Megan Thee Stallion provides the best guest verse on the anthemic “DOLLA SIGN SLIME” by sticking to her trademark braggadocious style, which pairs well with Lil Nas X’s verses throughout the song. All 3 of these songs would likely have been improved with a bit more of a presence from their collaborators.

However, “AM I DREAMING” stands as the best collaboration on the album. Miley Cyrus and Lil Nas X faced similar criticism over their overly sexualized public image. Through bringing in their personal experiences and somberly reflecting, they create a beautiful, if a tad short, closing moment on the album. The final chorus with them singing together is particularly striking.

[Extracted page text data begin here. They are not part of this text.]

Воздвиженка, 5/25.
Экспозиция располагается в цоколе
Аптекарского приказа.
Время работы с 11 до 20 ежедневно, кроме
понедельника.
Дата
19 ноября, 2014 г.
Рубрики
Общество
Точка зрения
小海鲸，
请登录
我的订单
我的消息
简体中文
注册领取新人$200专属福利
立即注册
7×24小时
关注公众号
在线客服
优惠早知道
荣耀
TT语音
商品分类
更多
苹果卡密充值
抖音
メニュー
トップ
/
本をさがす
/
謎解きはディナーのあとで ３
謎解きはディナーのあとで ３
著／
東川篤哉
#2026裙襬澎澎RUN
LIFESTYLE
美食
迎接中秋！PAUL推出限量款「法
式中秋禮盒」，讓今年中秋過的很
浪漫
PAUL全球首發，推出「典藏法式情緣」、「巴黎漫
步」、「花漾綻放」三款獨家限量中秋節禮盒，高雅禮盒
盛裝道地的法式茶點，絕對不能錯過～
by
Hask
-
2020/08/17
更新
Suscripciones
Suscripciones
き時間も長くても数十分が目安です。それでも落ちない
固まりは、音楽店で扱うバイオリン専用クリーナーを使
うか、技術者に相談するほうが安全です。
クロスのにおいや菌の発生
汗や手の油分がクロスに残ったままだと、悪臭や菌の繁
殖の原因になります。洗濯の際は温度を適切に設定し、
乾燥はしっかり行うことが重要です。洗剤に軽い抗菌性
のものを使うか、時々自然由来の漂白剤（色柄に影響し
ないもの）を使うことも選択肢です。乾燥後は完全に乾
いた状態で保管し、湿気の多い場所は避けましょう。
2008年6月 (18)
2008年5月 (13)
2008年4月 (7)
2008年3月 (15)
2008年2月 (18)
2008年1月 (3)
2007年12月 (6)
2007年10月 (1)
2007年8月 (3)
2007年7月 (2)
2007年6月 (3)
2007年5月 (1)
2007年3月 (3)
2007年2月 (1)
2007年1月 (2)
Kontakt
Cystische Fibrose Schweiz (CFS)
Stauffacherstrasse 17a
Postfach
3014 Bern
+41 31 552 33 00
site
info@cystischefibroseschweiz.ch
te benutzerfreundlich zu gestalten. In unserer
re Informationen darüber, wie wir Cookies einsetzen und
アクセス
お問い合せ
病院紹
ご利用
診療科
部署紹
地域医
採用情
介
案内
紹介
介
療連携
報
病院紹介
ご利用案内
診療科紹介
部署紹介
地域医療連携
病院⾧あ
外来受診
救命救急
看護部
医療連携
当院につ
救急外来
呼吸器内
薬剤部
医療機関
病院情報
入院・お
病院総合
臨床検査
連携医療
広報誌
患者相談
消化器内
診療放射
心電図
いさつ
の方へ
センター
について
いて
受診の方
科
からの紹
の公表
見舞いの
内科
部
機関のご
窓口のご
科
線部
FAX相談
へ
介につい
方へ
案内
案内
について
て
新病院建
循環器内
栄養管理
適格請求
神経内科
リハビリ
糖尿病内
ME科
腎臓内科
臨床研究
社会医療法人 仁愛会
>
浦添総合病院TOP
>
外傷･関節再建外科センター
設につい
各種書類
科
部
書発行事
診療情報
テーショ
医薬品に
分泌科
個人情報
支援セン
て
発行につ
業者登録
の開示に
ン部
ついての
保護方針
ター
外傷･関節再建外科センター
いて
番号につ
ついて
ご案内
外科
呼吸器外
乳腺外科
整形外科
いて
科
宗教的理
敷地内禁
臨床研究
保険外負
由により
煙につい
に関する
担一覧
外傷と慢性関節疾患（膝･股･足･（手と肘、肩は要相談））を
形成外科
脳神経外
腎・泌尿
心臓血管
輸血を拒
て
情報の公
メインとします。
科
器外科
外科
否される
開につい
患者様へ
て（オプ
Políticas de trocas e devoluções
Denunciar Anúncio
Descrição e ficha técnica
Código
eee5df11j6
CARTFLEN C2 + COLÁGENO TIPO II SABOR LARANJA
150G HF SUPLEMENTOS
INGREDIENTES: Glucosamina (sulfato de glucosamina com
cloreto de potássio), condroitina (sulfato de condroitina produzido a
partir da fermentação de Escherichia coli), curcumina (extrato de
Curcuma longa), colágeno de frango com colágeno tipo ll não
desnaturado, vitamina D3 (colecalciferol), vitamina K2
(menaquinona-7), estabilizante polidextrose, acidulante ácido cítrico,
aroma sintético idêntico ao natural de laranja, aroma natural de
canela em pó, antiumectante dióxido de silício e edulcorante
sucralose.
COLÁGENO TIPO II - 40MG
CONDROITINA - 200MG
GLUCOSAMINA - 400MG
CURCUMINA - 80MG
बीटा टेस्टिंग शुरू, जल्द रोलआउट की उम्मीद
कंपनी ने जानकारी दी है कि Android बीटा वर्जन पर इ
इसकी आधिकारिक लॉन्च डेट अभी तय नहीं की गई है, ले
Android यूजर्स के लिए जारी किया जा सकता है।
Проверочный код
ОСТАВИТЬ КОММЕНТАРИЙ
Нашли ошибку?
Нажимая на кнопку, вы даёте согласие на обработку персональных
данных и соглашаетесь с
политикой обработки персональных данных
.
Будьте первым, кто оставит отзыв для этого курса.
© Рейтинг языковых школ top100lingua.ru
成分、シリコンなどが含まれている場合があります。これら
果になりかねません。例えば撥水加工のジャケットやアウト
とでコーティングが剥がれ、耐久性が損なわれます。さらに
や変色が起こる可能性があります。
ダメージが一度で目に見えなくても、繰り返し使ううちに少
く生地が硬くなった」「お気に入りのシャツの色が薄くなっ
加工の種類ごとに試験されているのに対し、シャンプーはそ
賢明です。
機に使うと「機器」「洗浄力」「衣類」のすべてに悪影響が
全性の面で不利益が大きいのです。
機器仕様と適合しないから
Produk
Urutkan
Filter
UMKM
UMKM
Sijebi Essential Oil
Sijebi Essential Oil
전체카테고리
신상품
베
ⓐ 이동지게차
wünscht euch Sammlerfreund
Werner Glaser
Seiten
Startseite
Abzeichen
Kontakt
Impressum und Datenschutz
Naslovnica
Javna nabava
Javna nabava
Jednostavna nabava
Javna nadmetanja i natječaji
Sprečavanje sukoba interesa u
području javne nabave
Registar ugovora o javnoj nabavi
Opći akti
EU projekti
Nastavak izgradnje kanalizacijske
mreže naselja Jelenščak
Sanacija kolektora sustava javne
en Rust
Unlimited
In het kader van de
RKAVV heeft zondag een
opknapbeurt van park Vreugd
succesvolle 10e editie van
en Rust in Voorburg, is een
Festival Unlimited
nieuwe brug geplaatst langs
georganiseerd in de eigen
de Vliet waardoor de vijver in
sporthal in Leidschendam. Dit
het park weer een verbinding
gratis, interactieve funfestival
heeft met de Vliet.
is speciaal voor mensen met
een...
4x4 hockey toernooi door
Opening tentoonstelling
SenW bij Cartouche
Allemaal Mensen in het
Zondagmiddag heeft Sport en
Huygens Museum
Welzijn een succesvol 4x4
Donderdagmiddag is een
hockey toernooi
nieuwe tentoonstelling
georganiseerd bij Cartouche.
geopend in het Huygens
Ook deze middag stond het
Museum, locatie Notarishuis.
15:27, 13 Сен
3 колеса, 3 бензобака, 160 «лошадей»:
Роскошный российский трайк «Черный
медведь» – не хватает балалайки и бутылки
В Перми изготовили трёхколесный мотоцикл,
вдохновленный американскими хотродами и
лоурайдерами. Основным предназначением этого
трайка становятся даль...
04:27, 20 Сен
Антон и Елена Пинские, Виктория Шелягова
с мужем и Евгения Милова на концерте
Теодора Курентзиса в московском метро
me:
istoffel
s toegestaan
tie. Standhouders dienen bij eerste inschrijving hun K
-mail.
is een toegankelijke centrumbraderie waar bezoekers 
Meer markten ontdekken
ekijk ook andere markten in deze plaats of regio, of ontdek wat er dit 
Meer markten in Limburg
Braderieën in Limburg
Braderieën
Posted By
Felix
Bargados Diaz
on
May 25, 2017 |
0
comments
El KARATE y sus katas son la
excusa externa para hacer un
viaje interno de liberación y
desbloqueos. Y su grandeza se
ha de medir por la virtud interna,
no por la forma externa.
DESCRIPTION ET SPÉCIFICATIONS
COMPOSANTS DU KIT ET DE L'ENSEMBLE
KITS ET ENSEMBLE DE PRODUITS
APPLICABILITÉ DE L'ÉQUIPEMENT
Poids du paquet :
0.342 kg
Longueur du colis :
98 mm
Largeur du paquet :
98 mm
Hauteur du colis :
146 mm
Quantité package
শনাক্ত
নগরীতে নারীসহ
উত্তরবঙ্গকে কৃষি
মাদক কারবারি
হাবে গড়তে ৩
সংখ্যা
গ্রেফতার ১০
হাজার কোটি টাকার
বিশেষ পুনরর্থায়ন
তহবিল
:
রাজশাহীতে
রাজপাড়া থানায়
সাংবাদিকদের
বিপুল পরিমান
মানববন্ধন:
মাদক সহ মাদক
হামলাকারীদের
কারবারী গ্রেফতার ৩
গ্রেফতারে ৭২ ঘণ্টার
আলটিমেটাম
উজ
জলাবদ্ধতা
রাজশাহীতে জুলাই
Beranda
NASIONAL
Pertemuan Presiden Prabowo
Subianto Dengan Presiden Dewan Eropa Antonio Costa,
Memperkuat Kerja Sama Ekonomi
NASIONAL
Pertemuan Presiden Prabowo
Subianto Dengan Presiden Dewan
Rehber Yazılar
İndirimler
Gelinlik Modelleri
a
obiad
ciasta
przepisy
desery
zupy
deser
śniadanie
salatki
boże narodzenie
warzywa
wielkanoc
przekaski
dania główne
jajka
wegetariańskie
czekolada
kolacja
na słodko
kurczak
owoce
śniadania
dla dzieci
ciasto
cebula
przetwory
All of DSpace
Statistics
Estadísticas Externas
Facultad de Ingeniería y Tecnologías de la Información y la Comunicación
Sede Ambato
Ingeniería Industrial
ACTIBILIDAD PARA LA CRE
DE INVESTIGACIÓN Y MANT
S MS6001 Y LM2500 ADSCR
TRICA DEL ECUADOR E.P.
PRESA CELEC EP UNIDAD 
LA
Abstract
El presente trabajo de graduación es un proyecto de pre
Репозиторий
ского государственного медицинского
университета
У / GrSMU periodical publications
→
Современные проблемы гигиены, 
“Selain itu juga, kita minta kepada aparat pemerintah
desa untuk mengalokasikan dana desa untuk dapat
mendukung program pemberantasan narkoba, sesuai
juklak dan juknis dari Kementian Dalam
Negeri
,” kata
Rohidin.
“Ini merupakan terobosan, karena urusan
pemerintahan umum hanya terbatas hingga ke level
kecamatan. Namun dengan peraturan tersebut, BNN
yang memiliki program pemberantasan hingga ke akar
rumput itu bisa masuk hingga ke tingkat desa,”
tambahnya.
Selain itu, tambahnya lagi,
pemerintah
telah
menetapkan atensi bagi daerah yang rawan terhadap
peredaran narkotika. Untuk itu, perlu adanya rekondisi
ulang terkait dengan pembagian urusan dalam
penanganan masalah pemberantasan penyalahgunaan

Nothing can be said about “MONTERO” without also mentioning its smash hit lead single “MONTERO (Call Me By Your Name)”. It is a triumphant pop-rap song with a deceptively deep core, and its explicitly gay themes are still rare in mainstream music. While “Old Town Road” may be a bigger song, “MONTERO” could go down as one of the most memorable moments of his predicted long career.

“MONTERO” is not a perfect debut album. It has some awkward hiccups, particularly when it tries too hard to stay within any box. However, when Lil Nas X lets his imagination run, releases his emotions and incorporates other styles of music, he thrives. Lil Nas X is no longer the “Old Town Road” rapper, he’s one of the most promising stars of a music generation.